On April 7, 2026, Anthropic announced something that had not happened before in the public history of commercial AI: a new model the company would not release. Claude Mythos, the announcement made clear, was capable of identifying cybersecurity vulnerabilities at a scale beyond what human experts could detect, and that capability was precisely the reason it would remain private. The company described it as a "dangerous capabilities" finding: a system too useful to potential adversaries to put into general circulation.
Five weeks later, the consequences are rippling outward in ways Anthropic's announcement may not have fully anticipated.

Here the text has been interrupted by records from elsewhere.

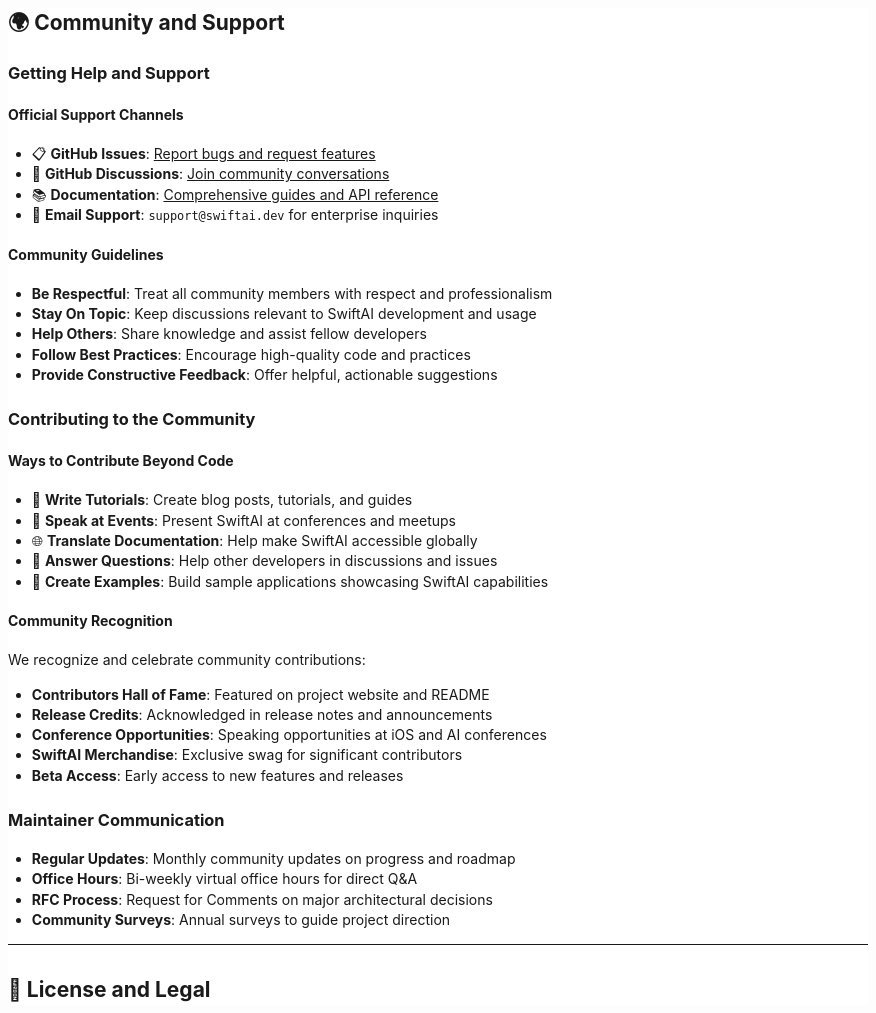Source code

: 
## 🌍 Community and Support

### Getting Help and Support

#### **Official Support Channels**
- 📋 **GitHub Issues**: [Report bugs and request features](https://github.com/muhittincamdali/SwiftAI/issues)
- 💬 **GitHub Discussions**: [Join community conversations](https://github.com/muhittincamdali/SwiftAI/discussions)
- 📚 **Documentation**: [Comprehensive guides and API reference](https://github.com/muhittincamdali/SwiftAI/tree/main/Documentation)
- 📧 **Email Support**: `support@swiftai.dev` for enterprise inquiries

#### **Community Guidelines**
- **Be Respectful**: Treat all community members with respect and professionalism
- **Stay On Topic**: Keep discussions relevant to SwiftAI development and usage
- **Help Others**: Share knowledge and assist fellow developers
- **Follow Best Practices**: Encourage high-quality code and practices
- **Provide Constructive Feedback**: Offer helpful, actionable suggestions

### Contributing to the Community

#### **Ways to Contribute Beyond Code**
- 📝 **Write Tutorials**: Create blog posts, tutorials, and guides
- 🎤 **Speak at Events**: Present SwiftAI at conferences and meetups
- 🌐 **Translate Documentation**: Help make SwiftAI accessible globally
- 💬 **Answer Questions**: Help other developers in discussions and issues
- 🎨 **Create Examples**: Build sample applications showcasing SwiftAI capabilities

#### **Community Recognition**

We recognize and celebrate community contributions:

- **Contributors Hall of Fame**: Featured on project website and README
- **Release Credits**: Acknowledged in release notes and announcements
- **Conference Opportunities**: Speaking opportunities at iOS and AI conferences
- **SwiftAI Merchandise**: Exclusive swag for significant contributors
- **Beta Access**: Early access to new features and releases

### **Maintainer Communication**

- **Regular Updates**: Monthly community updates on progress and roadmap
- **Office Hours**: Bi-weekly virtual office hours for direct Q&A
- **RFC Process**: Request for Comments on major architectural decisions
- **Community Surveys**: Annual surveys to guide project direction

---

## 📜 License and Legal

The International Monetary Fund has weighed in with a formal warning. In a recent blog post, the IMF described systems like Mythos as potential sources of "systematic risk" to global financial infrastructure. The concern is specific rather than abstract: an AI capable of identifying thousands of software vulnerabilities simultaneously could enable attacks to proceed at what the IMF terms "machine speed," giving adversaries a time advantage over defenders that human-staffed security teams could not close. The more unsettling concept in the warning is what the IMF calls "correlated failures": if an attacker uses AI to find a vulnerability in one widely-used banking platform and then replicates that exploit across similar systems, the result is not one institution in trouble but a coordinated disruption of payment infrastructure across multiple countries simultaneously. The comparison to financial contagion is implicit but deliberate. When the IMF uses the phrase "systematic risk," it is invoking the language of 2008.
In Washington, the Mythos announcement has apparently done something that years of AI safety advocacy failed to accomplish: it has moved the Trump administration toward regulation. President Trump signed an executive order in December 2025 that explicitly targeted state-level AI laws, framing federal oversight as the threat to innovation rather than the solution to it. That framing is now under internal revision. The administration is reportedly weighing an executive order that would create a formal review process for the most advanced AI models, analogous to the FDA's drug approval system. National Economic Council Director Kevin Hassett used that comparison explicitly on Fox Business this week. National Cyber Director Sean Cairncross is coordinating the government's response. Treasury Secretary Scott Bessent has reportedly warned banking executives directly about the threat the IMF has now confirmed in writing.
The internal dissent is real. David Sacks, a White House AI adviser with a long record of skepticism toward AI safety arguments, has publicly pushed back on his own podcast, arguing the threat is overblown. Prediction markets reflect the uncertainty: the "Trump orders federal review of AI model releases by May 31" contract on Polymarket sits around 19%, suggesting traders are not yet confident the order materialises on the stated timeline. The debate within the administration mirrors a wider argument about whether Mythos represents a genuine inflection point or a well-timed piece of competitive positioning by Anthropic, which stands to benefit from a regulatory environment that emphasises safety evaluation.
What makes the moment genuinely new is not the policy debate, which will resolve itself in the usual way that Washington policy debates do. It is the category shift that Mythos represents. Until this announcement, AI safety debates were largely hypothetical: arguments about what systems might eventually be capable of, contested by people who disagreed about timelines and magnitudes. Mythos introduces a different structure: a specific system, with specific capabilities its creators judged too dangerous to publish, sitting in the hands of a private company, with no established process for government oversight. The question of who decides what happens with it, on what basis, and with what accountability, has no existing answer.
That vacuum is what Washington is now trying to fill. Whether it succeeds before the next Mythos-level capability arrives at a different lab, with a different approach to disclosure, is the more interesting question behind the current news cycle.